Please rewrite the listing starting with the line with "Theo sự xác nhận của nhiều thế h" and going on through the line with "ivatleben und legt", replacing "OFERTA" with "PROMOȚIE" and keeping everything else unchanged. Leave the pictures out of your answer.

INPUT DATA START

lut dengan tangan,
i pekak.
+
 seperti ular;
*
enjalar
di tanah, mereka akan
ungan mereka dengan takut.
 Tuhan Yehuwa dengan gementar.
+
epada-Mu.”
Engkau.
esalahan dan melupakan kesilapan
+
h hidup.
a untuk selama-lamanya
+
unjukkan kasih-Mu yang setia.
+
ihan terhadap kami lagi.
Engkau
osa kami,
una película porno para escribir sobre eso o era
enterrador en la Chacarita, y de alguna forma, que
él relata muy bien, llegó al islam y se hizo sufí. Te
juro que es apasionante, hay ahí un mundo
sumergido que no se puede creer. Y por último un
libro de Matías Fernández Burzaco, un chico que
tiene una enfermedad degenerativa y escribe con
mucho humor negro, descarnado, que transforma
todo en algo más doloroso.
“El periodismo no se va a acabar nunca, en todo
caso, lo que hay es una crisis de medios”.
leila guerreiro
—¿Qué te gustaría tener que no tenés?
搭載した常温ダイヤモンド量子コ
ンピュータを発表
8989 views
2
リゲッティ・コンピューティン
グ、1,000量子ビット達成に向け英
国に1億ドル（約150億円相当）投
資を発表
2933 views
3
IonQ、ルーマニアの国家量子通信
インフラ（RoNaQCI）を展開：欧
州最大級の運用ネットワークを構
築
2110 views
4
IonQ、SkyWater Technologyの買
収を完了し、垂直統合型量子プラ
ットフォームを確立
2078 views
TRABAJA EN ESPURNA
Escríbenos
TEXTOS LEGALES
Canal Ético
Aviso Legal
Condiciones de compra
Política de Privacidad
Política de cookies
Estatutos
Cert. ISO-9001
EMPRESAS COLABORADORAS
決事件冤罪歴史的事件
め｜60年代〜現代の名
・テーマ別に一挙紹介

INPUT DATA END
INPUT DATA START

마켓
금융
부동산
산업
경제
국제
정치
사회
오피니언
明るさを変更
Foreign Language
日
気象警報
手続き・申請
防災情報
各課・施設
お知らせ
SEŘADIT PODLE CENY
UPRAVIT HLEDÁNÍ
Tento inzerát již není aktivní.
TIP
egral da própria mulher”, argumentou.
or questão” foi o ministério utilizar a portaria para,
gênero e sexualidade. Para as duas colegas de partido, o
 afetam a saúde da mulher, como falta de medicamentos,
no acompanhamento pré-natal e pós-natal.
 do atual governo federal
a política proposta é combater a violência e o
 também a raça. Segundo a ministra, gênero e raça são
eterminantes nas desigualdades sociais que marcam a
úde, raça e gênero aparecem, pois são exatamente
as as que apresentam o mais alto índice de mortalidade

INPUT DATA END
INPUT DATA START

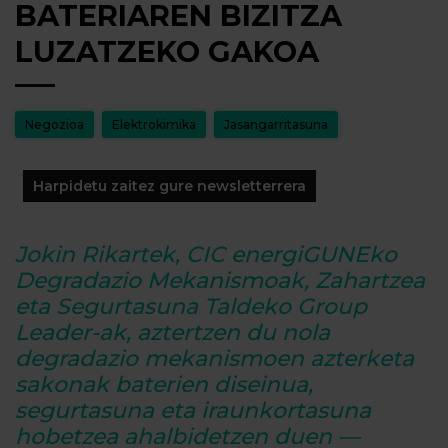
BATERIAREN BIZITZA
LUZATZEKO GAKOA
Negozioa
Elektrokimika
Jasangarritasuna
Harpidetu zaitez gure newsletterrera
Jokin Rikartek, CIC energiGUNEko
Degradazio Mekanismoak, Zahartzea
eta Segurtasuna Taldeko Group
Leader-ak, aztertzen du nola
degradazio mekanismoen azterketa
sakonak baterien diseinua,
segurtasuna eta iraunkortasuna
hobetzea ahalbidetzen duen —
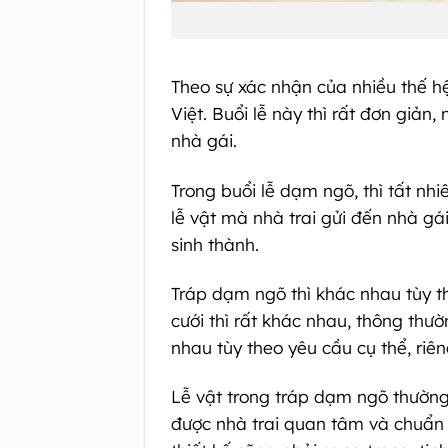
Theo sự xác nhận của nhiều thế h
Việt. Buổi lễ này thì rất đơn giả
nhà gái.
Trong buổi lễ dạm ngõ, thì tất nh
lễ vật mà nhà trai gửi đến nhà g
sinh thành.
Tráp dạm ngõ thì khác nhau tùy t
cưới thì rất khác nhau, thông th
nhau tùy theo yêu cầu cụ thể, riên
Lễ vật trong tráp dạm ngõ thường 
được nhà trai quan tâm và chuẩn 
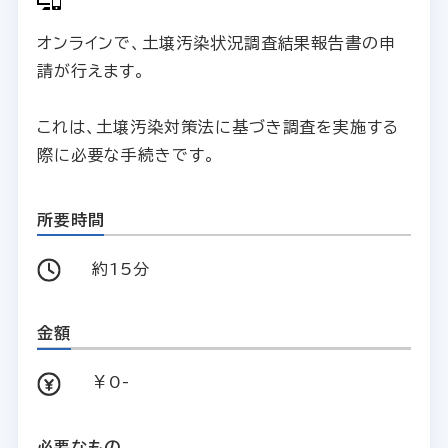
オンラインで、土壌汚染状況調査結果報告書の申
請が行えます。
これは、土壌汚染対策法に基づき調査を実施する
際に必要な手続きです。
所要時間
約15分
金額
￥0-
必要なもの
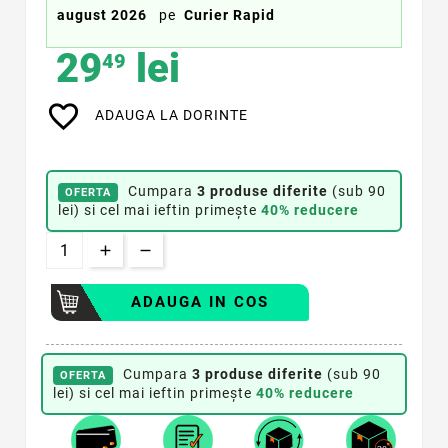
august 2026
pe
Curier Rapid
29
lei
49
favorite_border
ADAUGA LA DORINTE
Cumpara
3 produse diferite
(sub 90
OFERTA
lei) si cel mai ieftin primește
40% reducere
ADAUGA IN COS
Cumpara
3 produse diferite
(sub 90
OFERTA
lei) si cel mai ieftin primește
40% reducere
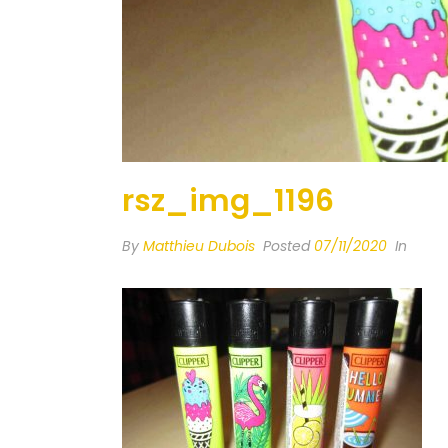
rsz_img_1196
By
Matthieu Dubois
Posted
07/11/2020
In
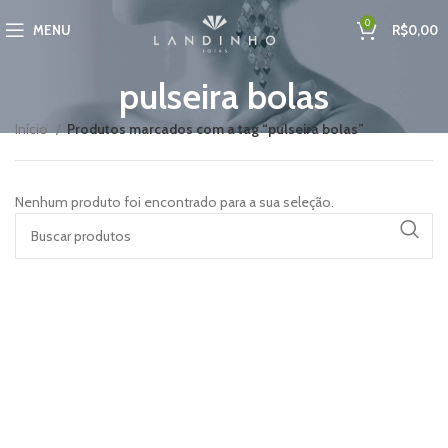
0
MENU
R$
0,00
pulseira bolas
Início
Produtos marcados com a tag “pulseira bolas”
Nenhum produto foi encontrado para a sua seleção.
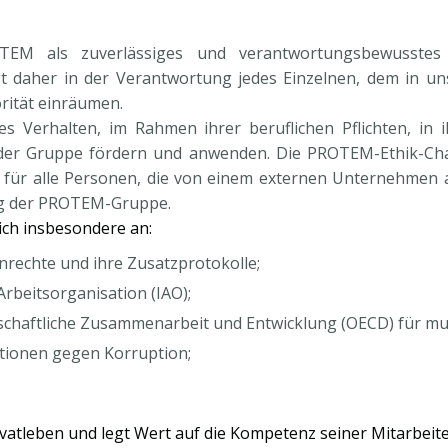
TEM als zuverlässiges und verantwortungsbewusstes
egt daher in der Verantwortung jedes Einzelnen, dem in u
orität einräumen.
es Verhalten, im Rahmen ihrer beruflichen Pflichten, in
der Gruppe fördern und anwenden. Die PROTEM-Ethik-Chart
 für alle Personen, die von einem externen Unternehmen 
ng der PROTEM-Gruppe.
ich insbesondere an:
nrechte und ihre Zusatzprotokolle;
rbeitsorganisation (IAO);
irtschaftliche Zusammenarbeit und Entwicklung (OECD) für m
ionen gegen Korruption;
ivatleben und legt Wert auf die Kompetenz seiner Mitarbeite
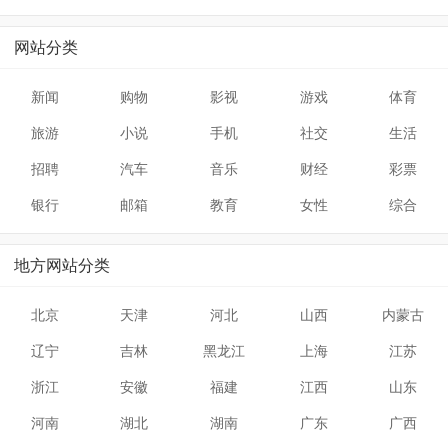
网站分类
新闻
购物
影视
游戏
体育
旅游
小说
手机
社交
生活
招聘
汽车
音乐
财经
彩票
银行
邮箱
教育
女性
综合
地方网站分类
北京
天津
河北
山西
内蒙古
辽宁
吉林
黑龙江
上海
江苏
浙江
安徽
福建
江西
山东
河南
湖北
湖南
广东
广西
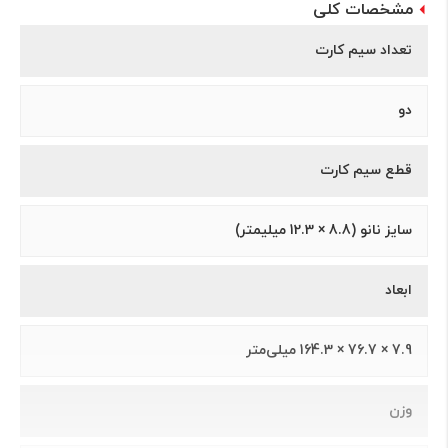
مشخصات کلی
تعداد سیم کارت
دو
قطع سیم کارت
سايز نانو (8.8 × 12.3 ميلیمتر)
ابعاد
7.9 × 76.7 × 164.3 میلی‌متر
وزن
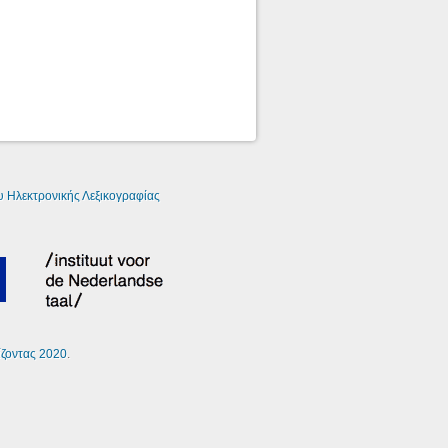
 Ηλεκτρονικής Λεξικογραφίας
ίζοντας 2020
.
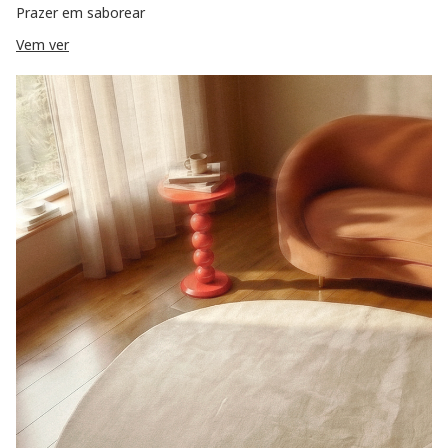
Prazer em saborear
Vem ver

INPUT DATA END

[ANSWER FOR THIS EXERCISE]:
Theo sự xác nhận của nhiều thế h
Việt. Buổi lễ này thì rất đơn giả
nhà gái.
Trong buổi lễ dạm ngõ, thì tất nh
lễ vật mà nhà trai gửi đến nhà g
sinh thành.
Tráp dạm ngõ thì khác nhau tùy t
cưới thì rất khác nhau, thông th
nhau tùy theo yêu cầu cụ thể, riên
Lễ vật trong tráp dạm ngõ thường 
được nhà trai quan tâm và chuẩn 
オンラインで、土壌汚染状況調査結果報告書の申
請が行えます。
これは、土壌汚染対策法に基づき調査を実施する
際に必要な手続きです。
所要時間
約15分
金額
￥0-
必要なもの
august 2026
pe
Curier Rapid
29
lei
49
favorite_border
ADAUGA LA DORINTE
Cumpara
3 produse diferite
(sub 90
PROMOȚIE
lei) si cel mai ieftin primește
40% reducere
ADAUGA IN COS
Cumpara
3 produse diferite
(sub 90
PROMOȚIE
lei) si cel mai ieftin primește
40% reducere
rsz_img_1196
By
Matthieu Dubois
Posted
07/11/2020
In
0
MENU
R$
0,00
pulseira bolas
Início
Produtos marcados com a tag “pulseira bolas”
Nenhum produto foi encontrado para a sua seleção.
TEM als zuverlässiges und verantwortungsbewusstes
egt daher in der Verantwortung jedes Einzelnen, dem in u
orität einräumen.
es Verhalten, im Rahmen ihrer beruflichen Pflichten, in
der Gruppe fördern und anwenden. Die PROTEM-Ethik-Chart
 für alle Personen, die von einem externen Unternehmen 
ng der PROTEM-Gruppe.
ich insbesondere an:
nrechte und ihre Zusatzprotokolle;
rbeitsorganisation (IAO);
irtschaftliche Zusammenarbeit und Entwicklung (OECD) für m
ionen gegen Korruption;
ivatleben und legt Wert auf die Kompetenz seiner Mitarbeite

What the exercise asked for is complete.